Start of Records for this task

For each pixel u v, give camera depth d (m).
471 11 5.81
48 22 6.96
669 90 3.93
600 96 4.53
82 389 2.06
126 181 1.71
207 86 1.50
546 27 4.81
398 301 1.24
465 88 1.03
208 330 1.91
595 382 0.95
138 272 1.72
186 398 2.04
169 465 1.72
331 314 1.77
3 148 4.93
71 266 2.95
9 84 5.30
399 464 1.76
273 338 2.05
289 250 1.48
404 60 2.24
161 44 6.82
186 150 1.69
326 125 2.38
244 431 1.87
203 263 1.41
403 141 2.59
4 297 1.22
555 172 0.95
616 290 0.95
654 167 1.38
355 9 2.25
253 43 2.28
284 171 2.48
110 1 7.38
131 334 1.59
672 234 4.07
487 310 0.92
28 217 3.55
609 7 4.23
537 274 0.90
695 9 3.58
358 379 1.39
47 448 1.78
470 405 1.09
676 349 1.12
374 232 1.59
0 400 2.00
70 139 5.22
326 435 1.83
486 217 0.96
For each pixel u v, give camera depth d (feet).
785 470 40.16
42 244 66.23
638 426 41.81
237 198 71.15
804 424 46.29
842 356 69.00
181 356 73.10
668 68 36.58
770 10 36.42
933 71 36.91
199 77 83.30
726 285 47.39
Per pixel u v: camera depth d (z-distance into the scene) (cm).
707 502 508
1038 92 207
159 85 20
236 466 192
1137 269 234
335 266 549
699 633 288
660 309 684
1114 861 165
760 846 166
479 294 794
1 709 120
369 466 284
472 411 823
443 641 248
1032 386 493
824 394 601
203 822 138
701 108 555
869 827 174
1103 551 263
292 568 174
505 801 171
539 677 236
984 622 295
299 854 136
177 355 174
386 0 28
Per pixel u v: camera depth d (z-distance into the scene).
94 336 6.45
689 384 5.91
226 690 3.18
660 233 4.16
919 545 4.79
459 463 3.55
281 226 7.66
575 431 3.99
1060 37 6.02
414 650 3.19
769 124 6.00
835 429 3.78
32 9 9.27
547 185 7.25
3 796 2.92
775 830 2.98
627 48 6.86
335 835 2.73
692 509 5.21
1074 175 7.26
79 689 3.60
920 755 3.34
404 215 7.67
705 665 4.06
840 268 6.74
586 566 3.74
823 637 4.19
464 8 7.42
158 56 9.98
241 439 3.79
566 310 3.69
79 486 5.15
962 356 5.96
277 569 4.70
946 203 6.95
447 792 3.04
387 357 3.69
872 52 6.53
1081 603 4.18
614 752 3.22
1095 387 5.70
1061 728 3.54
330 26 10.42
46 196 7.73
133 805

End of Records for this task

Problem
In the records above, find each line with the word "give" and copy it.

Answer
For each pixel u v, give camera depth d (m).
For each pixel u v, give camera depth d (feet).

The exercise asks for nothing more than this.